The two wet chemical oxidation techniques perform significantly better when low-level detection is needed. The reaction occurs at a much lower temperature than combustion (95-100 °C, compared to >680 °C in combustion), so a larger volume of sample can be injected into the system without concern for rapid expansion. While both wet chemical techniques are more precise and reliable than the combustion technique, heated persulfate is the most reliable technique. In the heated persulfate technique, heat reacts with the reagent through convection, while in persulfate-UV, UV light is the heat source. As a result, turbid samples may reduce the intensity of the UV light that reaches the sample matrix, which would therefore reduce the oxidative capacity of the system.

TOC Water Treatment

Water Treatment
Measuring TOC of treated water is essential as it helps to ensure that the processes used to remove contamination from these facilities are working properly. The disinfectants that are used in water treatment can create byproducts that the EPA regulates in the Disinfectants and Disinfection Byproducts Rule (DBPR). Common byproducts such as Trihalomethanes (THM) and Haloacetic Acids (HAA) can be reported using TOC analysis. Therefore, TOC measurement is crucial in determining that our water is safe to use and drink.

TOC Wastewater

Wastewater treatment facilities analyze the TOC of incoming wastewater to plan and streamline their treatment process. The industrial expansion of cities leads to increasing wastewater loads, which present challenges in determining just how much the increase in volume, organics, and oxygen demand will be. To prepare for this, wastewater treatment facilities can test for TOC and/or use biological oxygen demand (BOD) and chemical oxygen demand (COD) as a substitute for TOC to determine the organic load and oxygen demand.

TOC food and beverage

Food and Beverage
Understanding the contents of our food and beverages is essential to leading a healthy lifestyle. TOC analysis is becoming more prevalent in the food and beverage space, including applications in food process control to determine product loss to effluent (common in the dairy industry) and quality control of pure and organic food and beverages to combat artificial additives (used on honey, maple syrup, and other naturally derived foods). This way, TOC analysis is helping companies increase their revenue and consumer confidence in their products.

TOC Environmental

TOC analysis plays a vital role in environmental analysis, and many municipalities use contract environmental laboratories to test for contaminants in their water and wastewater. However, TOC is not just limited to water analysis, and OI Analytical offers several optional kits to expand the capabilities of traditional TOC analysis. The 1030S solids module has its own built-in furnace and crucible for sample combustion, but it uses the NDIR on either the 1030W or 1030D to test solid samples such as soils, sludges, or slurries.  

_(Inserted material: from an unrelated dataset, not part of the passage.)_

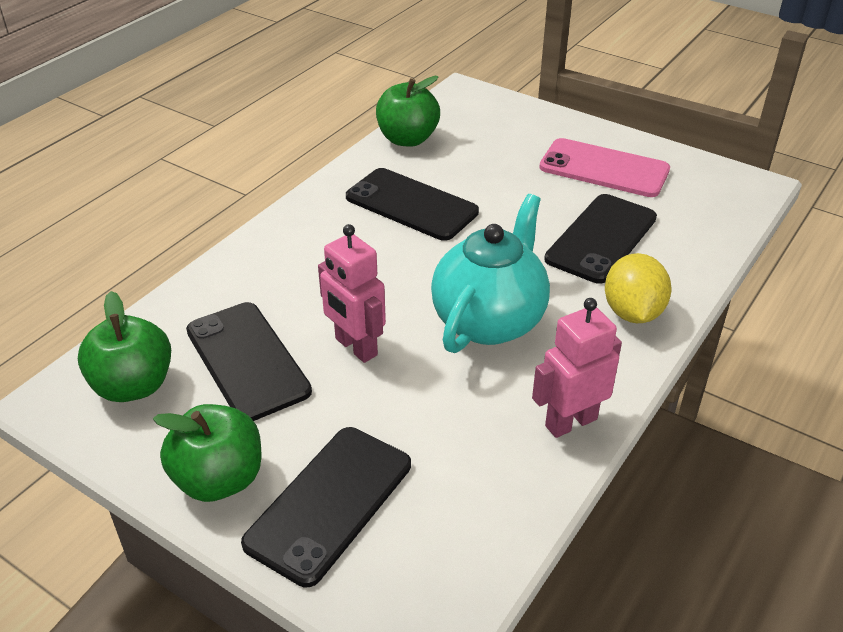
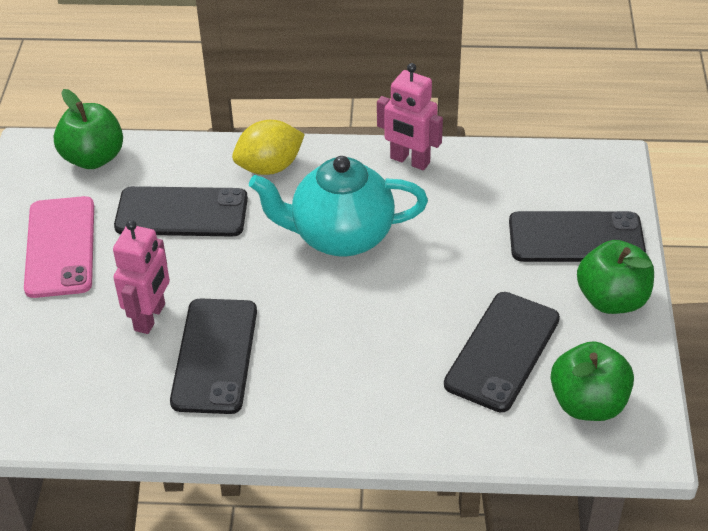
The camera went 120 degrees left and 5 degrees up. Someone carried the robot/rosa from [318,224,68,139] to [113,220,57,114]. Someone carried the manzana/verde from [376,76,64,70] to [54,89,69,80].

With the TNb kit, the combustion process liberates both carbon and Nitrogen at the same time. A NOX converter is added after the combustion tube that converts the Nitrogen to Nitric Oxide. After this, the same oxygen carrier gas used for TOC transports both the carbon and the Nitrogen into the NDIR and then Nitrogen into an added electrochemical detector for analysis.

Research and Academia
Scientists worldwide are finding new and exciting ways to use established technologies. TOC analysis continues to be a part of this effort, including blood and plasma analysis for genetic research, analysis of contaminated water and soil for environmental impact research, and ultra-pure water analysis for agricultural and industrial applications. Applications in carbon-dating and environmental disaster response applications are also becoming more common in academia, especially as the threat of global warming increases in magnitude.